I've been busy sitting in my garden with my laptop, writing an email to a friend telling her that today I feel a tad confused...as though things have changed so much that I have landed up on a different boat and wasn't aware that I'd done so...until I looked around me.

When I'd sent it I looked up into the sky...and found about 40 seagulls above me flying in circles. Even though I live far from the coast, it is normal to see or hear the odd gull...but this many...and circling above me?


A beautiful day filled with love




What a loving and beautiful experience yesterday was!

When hubby managed to get the tickets, he had no idea what events we’d be watching…but of course the Universe and our HSs would make sure that it was absolutely perfect…and the significance of what I was seeing was not lost on me :-)

Relationships are my main focus mostly due to my own relationship…and the other very important relationship...that which we have with ourselves. We are in a relationship with the world around us, which is reflected in our relationship with-in ourselves.

Sunday 2 September 2012

Paralympics


I have not been watching the Paralympic much until last night, when I sat down to watch a little bit of cycling, swimming and running.

Wow, these athletes are amazing.

I am off to the Paralympics today to watch athletics in the main stadium and therefore I've turned my attention to this...and as I did with the Olympics, am sending love into the main stadium from 7pm until 7am every day to change the energy.

Watching the athletes last night I felt the total joy and happiness these delightful BEings feel when they take part. The Olympics is meant to celebrate prowess and these athletes have overcome to much to be where they are. How can we deny them their little bit of time in the Sun?

Saturday 1 September 2012

Massive changes waiting patiently




I am aware of massive change in our life waiting on the periphery.

Every time I try and focus on it, it disappears. Kinda like when you see movement out of the corner of your eye and when you look, there is nothing there.

So I suppose I must be patient and allow it to unfold as it should. Good thing I don’t know what it is, cos I have a habit of fogging things up a little by pre-empting.

Number Sequences from the Angels

As my attention has been drawn with great frequency lately to numbers, I found Doreen Virtue's quite comprehensive number sequences. I have played around with an amateur version of numerology for years...

Because of these persistent numbers, I wondered if I needed to have a proper in-depth numerology reading done...and voila! Amy Landerman appeared through various synchronicities...so I have booked a Comprehensive Numerical Blueprint reading with her on Friday, 7th September.


Friday 31 August 2012

Blunt and to the point












Snigger…I came downstairs this morning to make myself a plunger of coffee.
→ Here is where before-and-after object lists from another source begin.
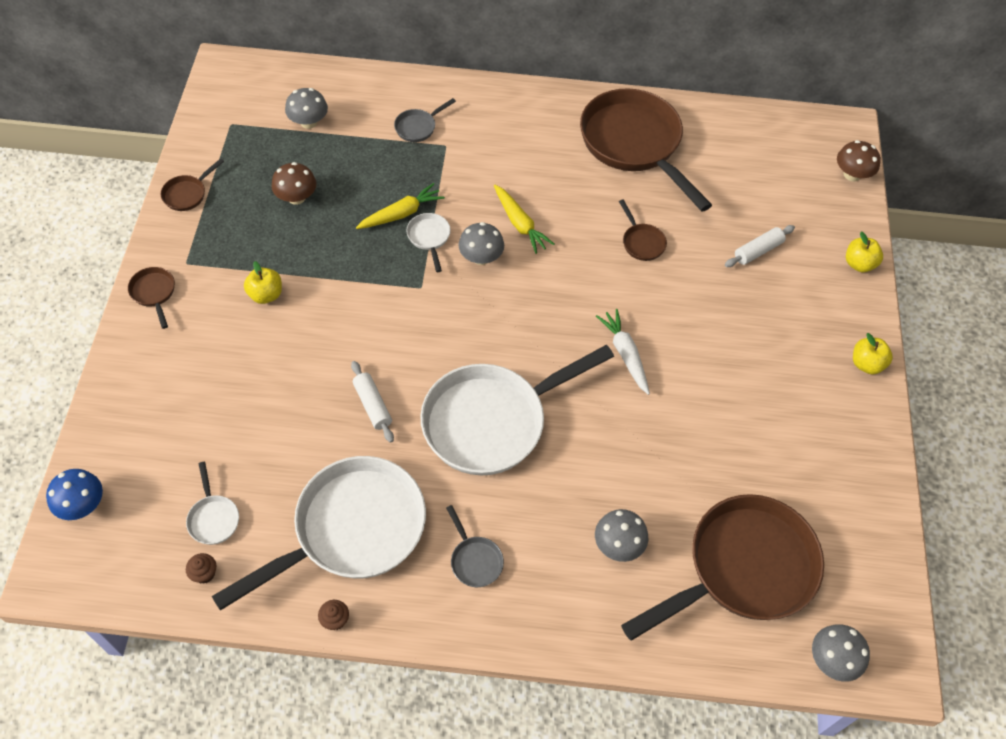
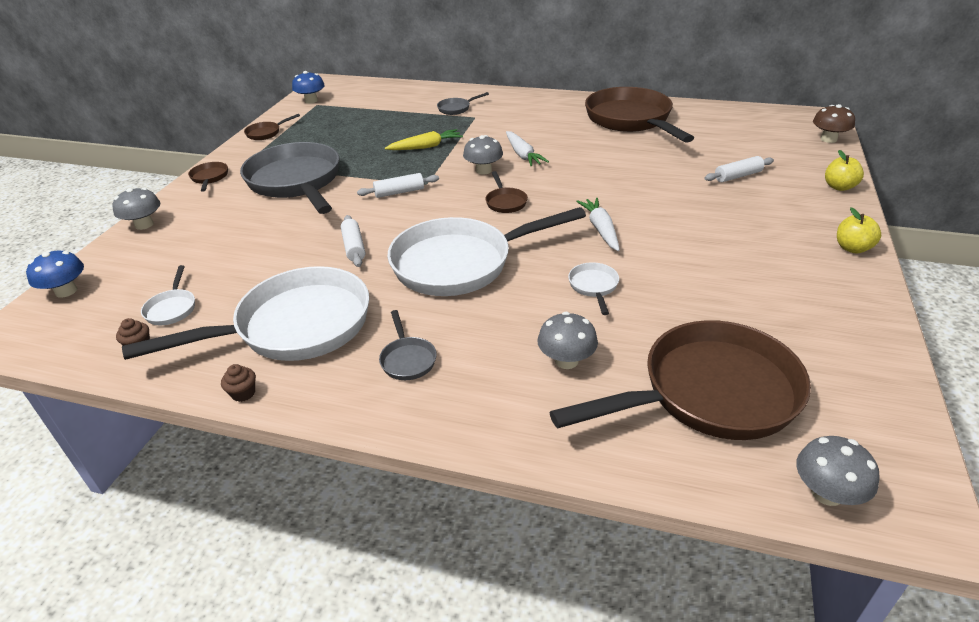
camera: 15 degrees right, 20 degrees down
yellow apple [244,261,282,304] -> grey pan [240,142,339,214]
brown mushroom [272,162,317,205] -> none
grey mushroom [285,88,328,129] -> grey mushroom moved to [112,188,161,230]
white pan [406,213,451,272] -> white pan moved to [568,262,619,315]
yellow carrot [494,185,554,254] -> white carrot [506,131,549,167]
brown pan [619,199,667,261] -> brown pan moved to [485,171,528,213]
none -> blue mushroom [292,71,325,104]
none -> white rolling pin [357,173,439,198]

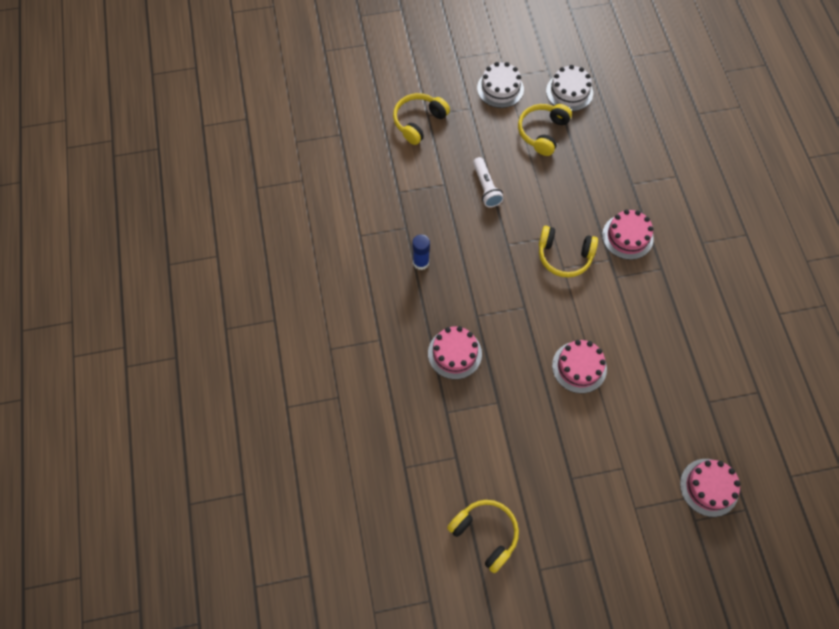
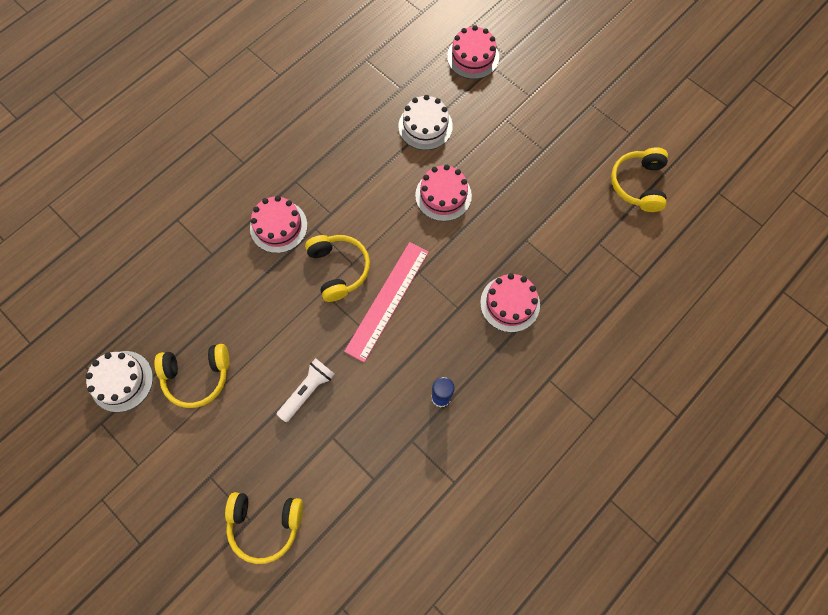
camera: 125 degrees left, 5 degrees up
white cake [477,62,524,108] -> white cake moved to [398,95,453,150]
none -> pink ruler [344,242,429,362]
While waiting for the kettle to boil I wandered into the downstairs bathroom and discovered this beautifully framed notice hanging on the wall over the toilet.


Wednesday 29 August 2012

I'm a happy bunny


I can so feel myself living in a house made by nature, which has been strong for quite a few months. I wrote a blog about this - My dream grotto.

And it seems that nature is feeling this pull too as they all move into my house.

We found a tiny tiny praying mantis in the kitchen, we have a colony of spider webs (some indoors) outdoors, a contingent of house sparrows living in our roof and constantly foraging in our massive rose creeper...and yesterday we discovered that a caterpillar of the Large Cabbage butterfly has made its way indoors and has spun its cocoon on the inside wall by the back door.

Sitting outside yesterday, a Red Admiral butterfly landed on me, flew away and then came back. It sat on my chest for a while merely opening and closing its wings to some unknown pulse that I couldn't hear.